Here are 10 of the most prominent rising AI-related jobs in Australia for 2026, drawn from LinkedIn data, industry analyses and recruitment trends:

  1. AI Engineer (also known as Machine Learning Engineer) Tops LinkedIn’s 2026 list as the fastest-growing role nationwide. These professionals design, build and deploy AI systems that analyze data, recognize patterns and make predictions. Key skills include Large Language Models (LLM), LangChain and Retrieval-Augmented Generation (RAG). Demand is highest in technology, IT services and consulting sectors, with strong hybrid and remote options. Salaries often range from $165,000 to $250,000 annually, per Hays recruitment data.
  2. Director of Artificial Intelligence Ranked fourth on LinkedIn’s rising jobs list, this C-suite position oversees AI strategy, team leadership and implementation across organizations.

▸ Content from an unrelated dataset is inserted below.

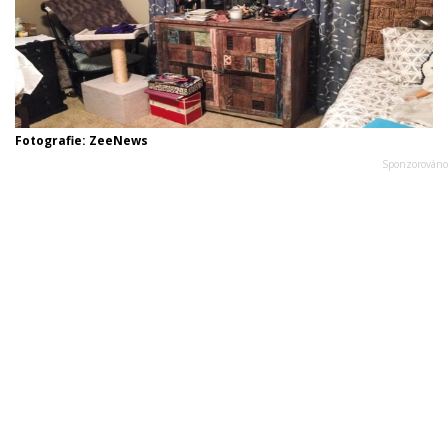
Fotografie: ZeeNews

As companies embed AI into products, operations and innovation, executives with this expertise command packages around $250,000 or more, reflecting the strategic priority of AI upskilling at board level.
  3. LLM/Generative AI Engineer A rapidly expanding niche focused on fine-tuning large language models, building retrieval-augmented systems and ensuring safety in generative applications like chatbots and content creation. This role demands high compute resources and expertise in rapid iteration, making it one of the highest-growth and best-compensated technical positions in AI.
  4. AI Solutions Architect These specialists design scalable AI infrastructures, integrating models into enterprise systems while addressing compliance, security and performance. Demand surges as businesses move beyond pilots to production environments, particularly in finance, healthcare and government.
  5. MLOps Specialist / AI Platform Engineer Responsible for the operational side of AI — building pipelines, managing deployment, monitoring models and ensuring reliability at scale. As teams shift from experimentation to ecosystems of AI tools, MLOps roles bridge development and production, with strong demand in cloud-heavy Australian firms.
  6. AI Adoption & Enablement Manager Focuses on organizational change: training staff, driving AI tool integration and measuring adoption impact. This hybrid role combines technical knowledge with change management, helping workplaces transition amid AI disruption.
  7. Prompt Engineer / AI Specialist Experts in crafting effective prompts for LLMs to optimize outputs for business needs, from content generation to decision support. A lower-barrier entry point into AI, it’s growing fast as non-technical teams leverage generative tools.
  8. AI Ethics & Governance Specialist / Compliance Officer With Australia’s developing AI regulations and global ethical concerns, these roles ensure responsible deployment, bias mitigation and alignment with laws. Rising demand stems from risk management needs in high-stakes sectors.
  9. Data Scientist (with AI focus) While broader, the role increasingly incorporates advanced AI techniques for insights and forecasting. Australian employers seek those blending statistical modeling with LLM integration for actionable business outcomes.
  10. AI Trainer / Data Annotator Entry-to-mid-level positions involving labeling data, fine-tuning models for Australian contexts (accents, culture) and quality assurance. Essential for improving model accuracy, these roles support the foundational layer of AI development.

The boom reflects broader trends: organizations prioritize AI to combat skills shortages and boost efficiency, even as concerns about job displacement persist. Reports indicate potential for net job creation, though transitions require upskilling support. LinkedIn notes AI-related postings have exploded, with flexibility (hybrid/remote) common in many roles.

Experts emphasize that while AI automates routine tasks, it elevates demand for human-AI collaboration skills. Workers transitioning from software engineering, data roles or even non-tech fields benefit from targeted learning in tools like prompt engineering or model basics.

As Australia aims for a competitive edge in the global AI economy, these 10 roles represent prime opportunities for career growth in 2026. Job seekers are urged to build AI proficiency through courses, certifications and hands-on projects to capitalize on the surge.